* _WHAT NEEDS TO BE DONE_:
The output should consist solely of the lines running from the one that contains "Video Essays" through the end of the records below, copied exactly.

* _PROVIDED RECORDS_:
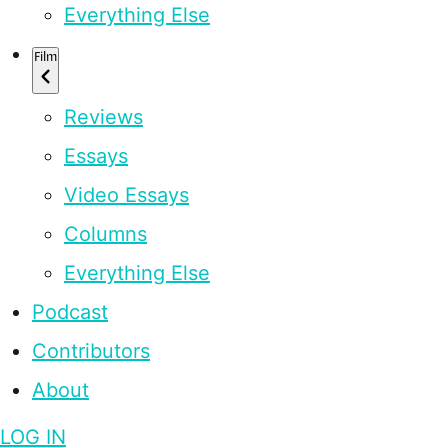
Everything Else
Film
Reviews
Essays
Video Essays
Columns
Everything Else
Podcast
Contributors
About
LOG IN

* _ANSWER SECTION_:
Video Essays
Columns
Everything Else
Podcast
Contributors
About
LOG IN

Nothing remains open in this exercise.